Overview
Growing up poor in the South, Kevin Jennings learned a lot of things, especially about how to be a real man. When his father, a fundamentalist preacher, dropped dead at his son’s eighth birthday party, Kevin already knew he wasn’t supposed to cry.
He also knew there was no salvation for homosexuals, who weren’t "real men”—or Christians, for that matter. But Jennings found his salvation in school, inspired by his mother. Self-taught, from Appalachia, her formal education had ended in sixth grade, but she was determined that her son would be the first member of their extended family to go to college, even if it meant going North. Kevin, propelled by her dream, found a world beyond poverty. He earned a scholarship to Harvard and there learned not only about history and literature, but also that it was possible to live openly as a gay man.
But when Jennings discovered his vocation as a teacher and returned to high school to teach, he was forced back into the closet. He saw countless teachers and students struggling with their sexual orientation and desperately trying to hide their identity. For Jennings, coming out the second time was more complicated and much more important than the first—because this time he was leading a movement for justice.
Mama’s Boy, Preacher’s Son is that rare memoir that is both a riveting personal story and an inside account of a critical chapter in our recent history. Creating safe schools for teenagers is now a central part of the progressive agenda in American education. Like Paul Monette’s landmark Becoming a Man, Dorothy Allison’s Bastard Out of Carolina, and Rick Bragg’s All Over but the Shoutin’, Kevin Jennings’s poignant, razor-sharp memoir will change the way we see our contemporary world.

:::

SHORT PROBLEM A -> Copy from the book overview the passage starting with "He also knew" and going on through "as a gay man.".

DATASET ->
:::

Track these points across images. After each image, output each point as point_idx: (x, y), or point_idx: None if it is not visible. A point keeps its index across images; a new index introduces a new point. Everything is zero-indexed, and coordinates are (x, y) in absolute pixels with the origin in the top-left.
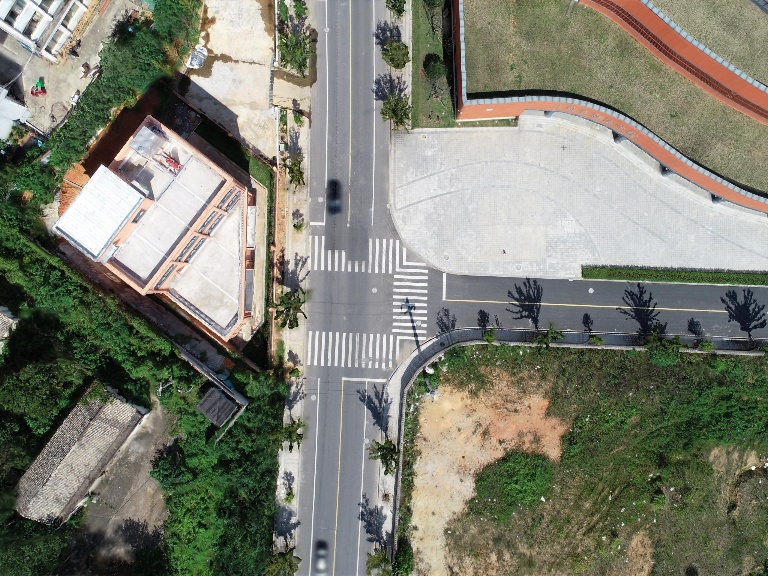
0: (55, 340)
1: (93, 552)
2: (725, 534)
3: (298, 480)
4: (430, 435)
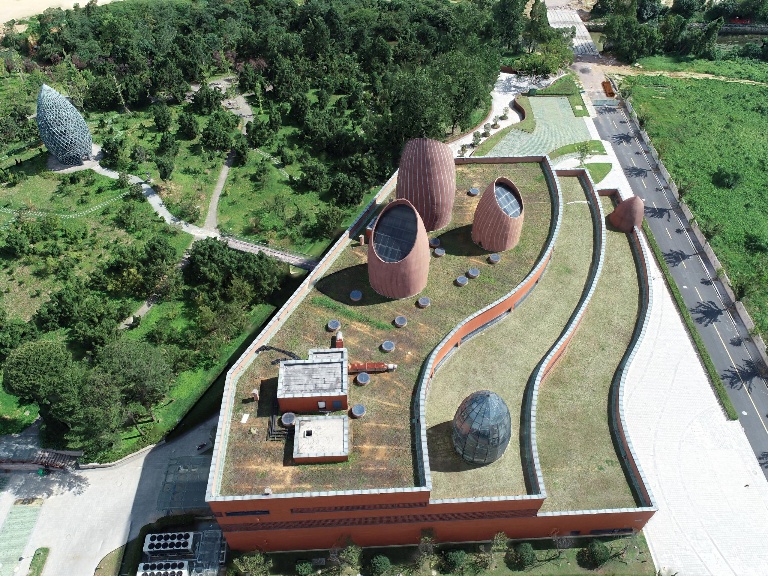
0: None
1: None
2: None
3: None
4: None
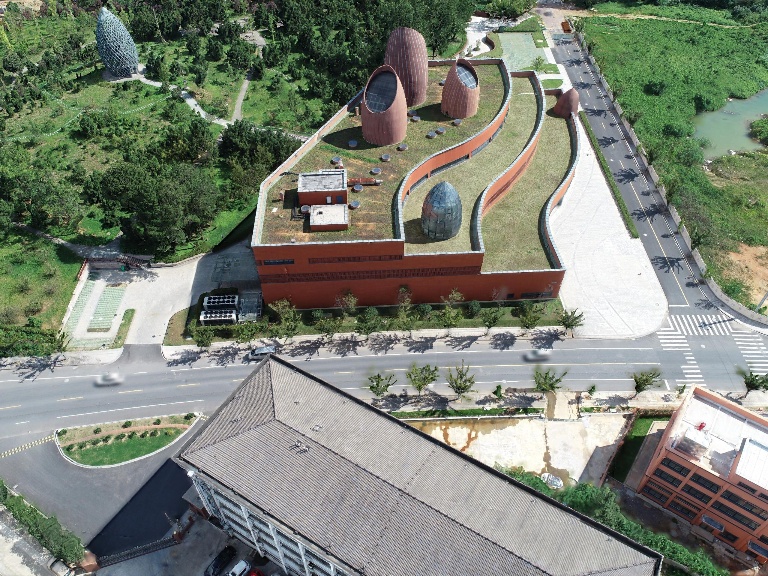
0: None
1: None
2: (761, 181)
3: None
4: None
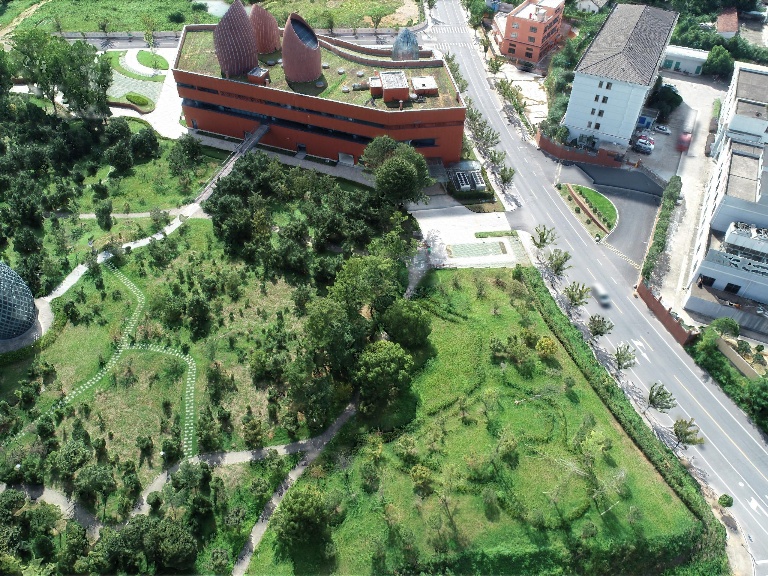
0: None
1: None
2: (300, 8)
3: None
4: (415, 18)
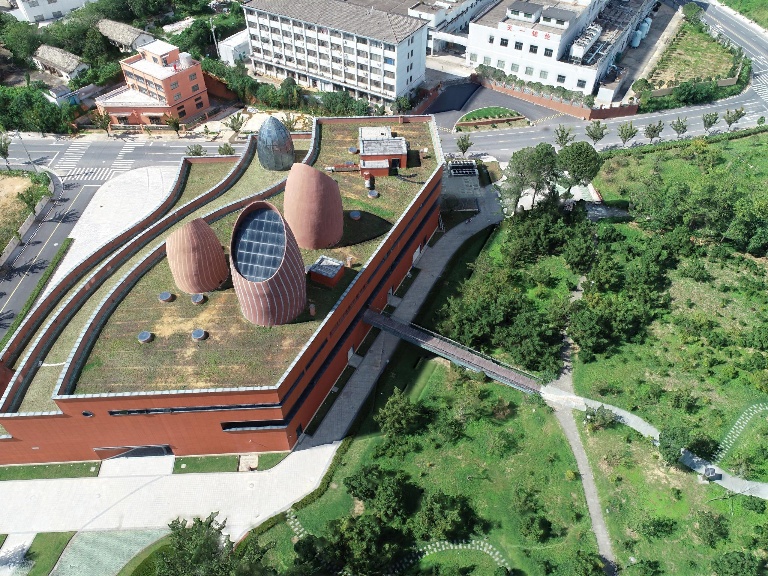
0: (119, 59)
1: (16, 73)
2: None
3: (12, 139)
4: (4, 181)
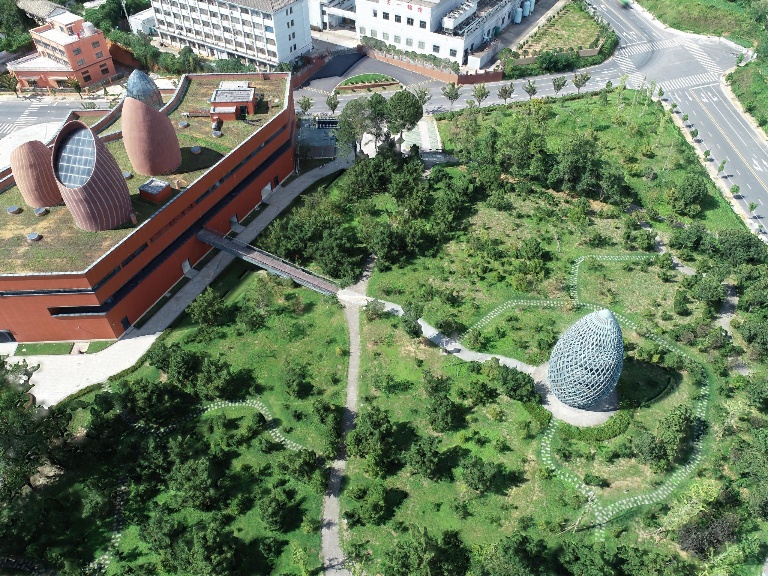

:::

SHORT PROBLEM B -> Rewrite all the records with "top-left" replaced by "upper-left" and everything else left unchanged. Omit the pictures.

CORRECT RESPONSE A ->
He also knew there was no salvation for homosexuals, who weren’t "real men”—or Christians, for that matter. But Jennings found his salvation in school, inspired by his mother. Self-taught, from Appalachia, her formal education had ended in sixth grade, but she was determined that her son would be the first member of their extended family to go to college, even if it meant going North. Kevin, propelled by her dream, found a world beyond poverty. He earned a scholarship to Harvard and there learned not only about history and literature, but also that it was possible to live openly as a gay man.

CORRECT RESPONSE B ->
Track these points across images. After each image, output each point as point_idx: (x, y), or point_idx: None if it is not visible. A point keeps its index across images; a new index introduces a new point. Everything is zero-indexed, and coordinates are (x, y) in absolute pixels with the origin in the upper-left.
0: (55, 340)
1: (93, 552)
2: (725, 534)
3: (298, 480)
4: (430, 435)
0: None
1: None
2: None
3: None
4: None
0: None
1: None
2: (761, 181)
3: None
4: None
0: None
1: None
2: (300, 8)
3: None
4: (415, 18)
0: (119, 59)
1: (16, 73)
2: None
3: (12, 139)
4: (4, 181)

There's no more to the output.